Prosit Neujahr!! Das fromme Beten der hübschen Maid und ihr grenzenlos zuversichtlicher Blick im Bild wird auch 2018 gebraucht werden, vermute ich. Ich vertraue darauf, daß die harten ökonomischen Fakten oder eine gestürzte Merkel-Administration eine endgültige Abschaltung aller Kernkraftwerke letztlich verhindern werden. Damit bin ich, dialektisch gesagt, natürlich mit meinen Gefühlen und Wünschen nicht viel anders als die Maid. ;-)

Nele Werrmann / 01.01.2018

Lieber Herr Haferburg, so peu a peu reformieren Sie mit ihren Beiträgen mein vormals ideologisch völlig verseuchtes, aber eigentlich naturwissenschaftlich und ingenieurtechnisch total unbeflecktes Hirn für eine neue Sicht auf die böse Atomkraft. Auf ihren nächsten, auch für Laien wie mich, verständlichen Artikel über die Ungefährlichkeit des atomaren Restmülls freue ich mich jetzt schon!

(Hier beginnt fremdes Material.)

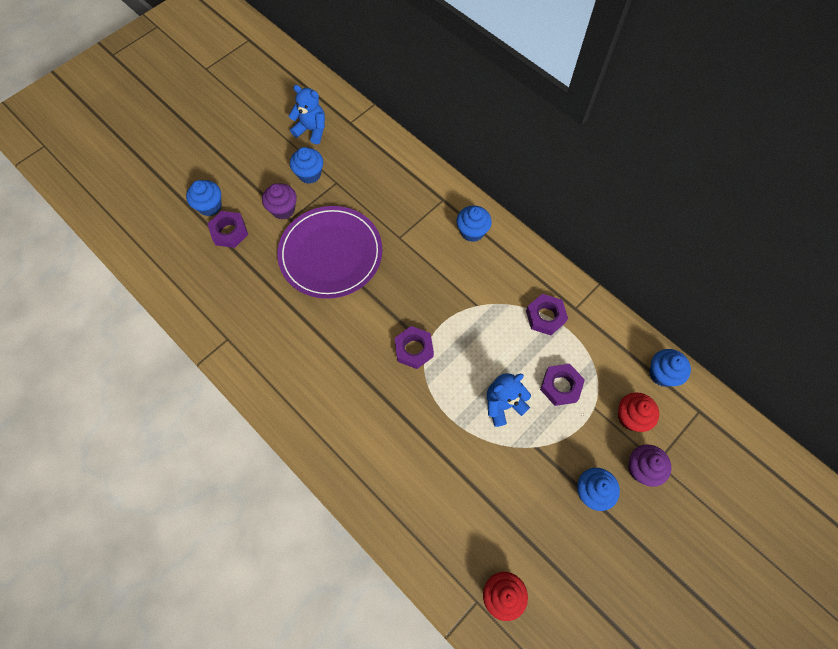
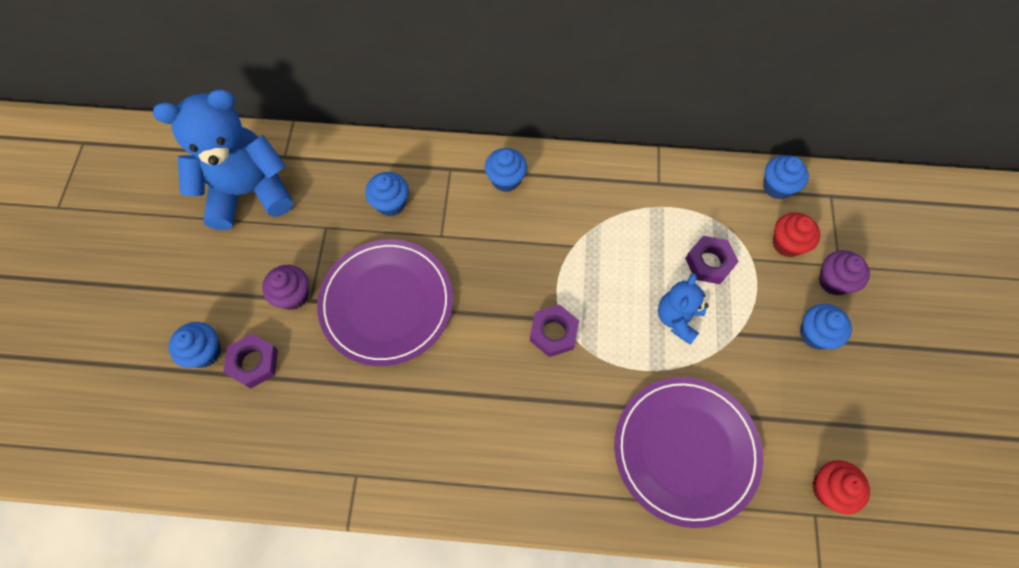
camera: 40 degrees left, 0 degrees up
blue teddy bear [289,85,325,144] -> blue teddy bear [153,89,293,230], size x1.93
blue cupcake [290,147,323,184] -> blue cupcake moved to [365,172,409,216]
purple nut [526,294,568,335] -> none
none -> purple plate [614,377,763,528]

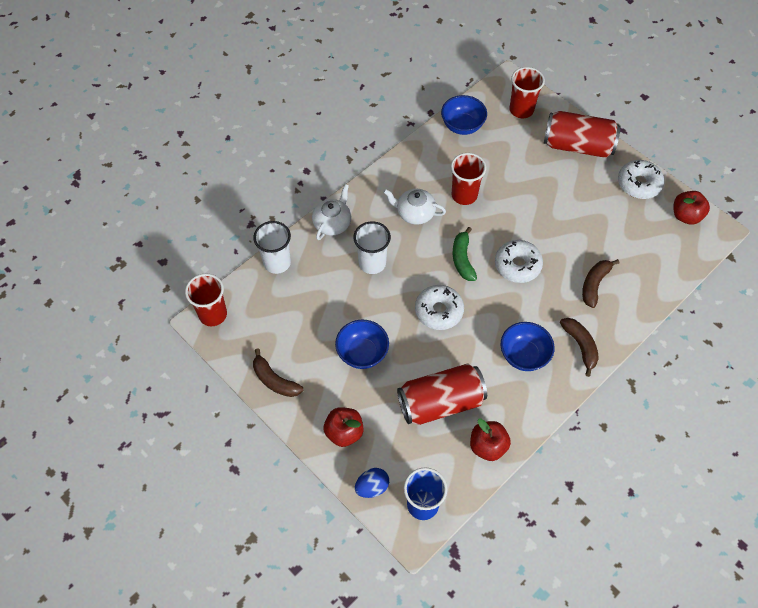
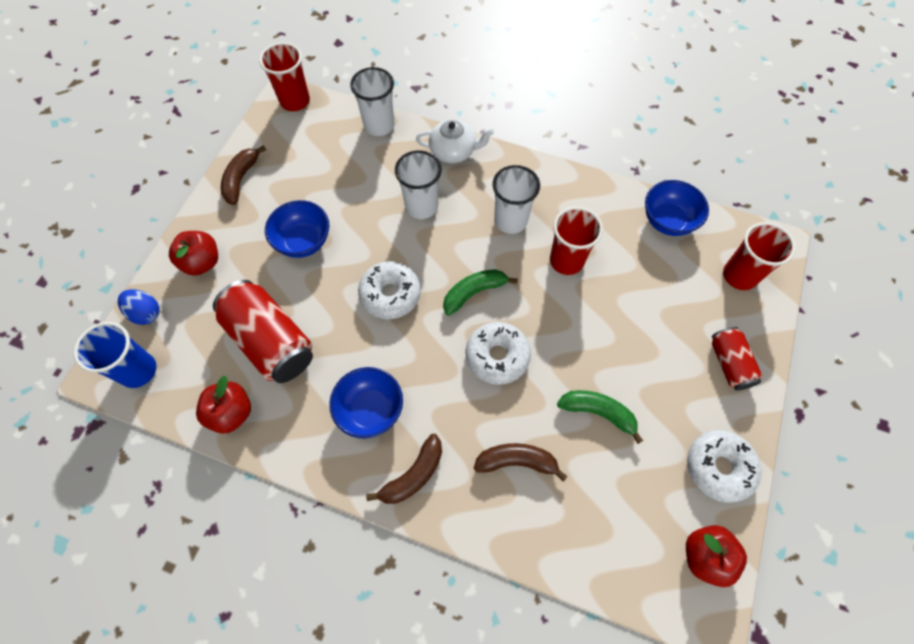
camera: 65 degrees right, 5 degrees up
white teapot [383,189,446,224] -> white cup [493,165,540,234]
red can [544,111,620,158] -> red can [712,327,763,390], size x0.56
none -> green banana [557,390,643,444]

Dietmar Schmidt / 01.01.2018

Hallo Herr Haferburg, vielen Dank für den Beitrag. Da ist sogar die Rente noch sicherer wie die Stromversorgung. Wie das weitergehen soll, mit dem Abschalten, ist mir nicht transparent, denn die Stromüberschüsse gibt es nur bei Sonnenschein und Wind, bei Wolken und Windsstille muss die Energie wieder aus Kraftwerken kommen. Wer hat schon mal die Risiken berechnet, wenn die kontinuierliche Versorgung mit Strom nicht mehr gewährleistet ist (Krankenhäuser, Lebensmittelversorgung (Kühlkette), Industrie und Handwerk, E-Mobilität). Tut richtig weh, was da abgeht. Gruß D. Schmidt

Wolfgang Richter / 01.01.2018

Der Strom kommt halt aus der Steckdose und ist den Diagrammen der Stromversorger nach, die diese freundlicherweise der Rechnung schon mal beifügen, um sich als Zukunfts orientiert und Klima rettend zu präsentieren, natürlich grün. Im übrigen wird doch zum Wesen der EU immer behauptet, daß diese für den freien Verkehr von Waren und Dienstleistungen innerhalb deren Außengrenzen steht. Warum gibt es denn seitens der Brüsseler Eurokraten auch nach Jahrzehnten des Wirkens keine Anstrengungen, dies auch für den Bezug von Strom und Gas zu ermöglichen? Ich vergaß, das Verbot von Bleigießen zu Silvester zum Schutze der Volksgesundheiten hatte Priorität u. belegte die vorhandenen Personalressourcen. Vermutlich werden die dafür bisher abgebrannten Teelichterlein zukünftig für den Fall der Düsternis infolge Windflaute dringend anderweitig benötigt und nachzuhalten sein.

Helmut Wichtlhuber / 01.01.2018

Unerwähnt bleibt in dieser durchaus korrekten Darstellung die Tatsache, daß wir mit dem Ersatz des Verbrennungsmotors gerade dabei sind, auf der Stromverbraucherseite mittel- bis langfristig einen zusätzlichen Bedarf von ca. 4,5 Millionen Mw (grob geschätzt) dem Netz aufzulasten. Aber das sind nur lästige Petitessen wenn es darum geht einer güldenen Ideologie zum Durchbruch zu verhelfen. Was immer unsere Politartisten zustande bringen, für einen Morgenthauplan wird es wohl reichen!

Michael Jansen / 01.01.2018

Inhaltlich braucht man zu diesem Irrsinn sicher gar nichts mehr zu schreiben. Was aber nur noch verwundern kann ist die Tatsache, dass sich die weitaus größte Mehrheit der Bürger bzw. Wähler zu den Folgeschäden dieser Schwachsinns-Politik offensichtlich keine Gedanken macht oder das alles im Extremfall sogar noch positiv sieht. Es scheint sich also die von der links-grünen Medienmehrheit seit den 70er-Jahren verbreitete Anti-Kernkraft-Propaganda mit pseoreligiösem Charakter dermaßen in der Bevölkerung festgesetzt zu haben, dass es absolut undenkbar ist, den eingschlagenen Weg jemals wieder zu verlassen. Es fehlt schließlich auch in der Parteienlandschaft an geeigneten Vertretern, die sich positiv zu Kernkraftwerken äußern, das würde bei unserer erfolgreich indoktrinierten Öffentlichkeit politischen Selbstmord bedeuten.